> WORK INSTRUCTION
From first line to last, the records below are to be duplicated exactly.
--- SUPPLIED DATA Enclosed Below ---
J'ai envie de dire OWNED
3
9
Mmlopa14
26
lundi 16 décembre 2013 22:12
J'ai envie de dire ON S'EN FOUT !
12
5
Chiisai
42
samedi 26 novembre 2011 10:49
--- End of Enclosed SUPPLIED DATA ---
> ANSWER SECTION
J'ai envie de dire OWNED
3
9
Mmlopa14
26
lundi 16 décembre 2013 22:12
J'ai envie de dire ON S'EN FOUT !
12
5
Chiisai
42
samedi 26 novembre 2011 10:49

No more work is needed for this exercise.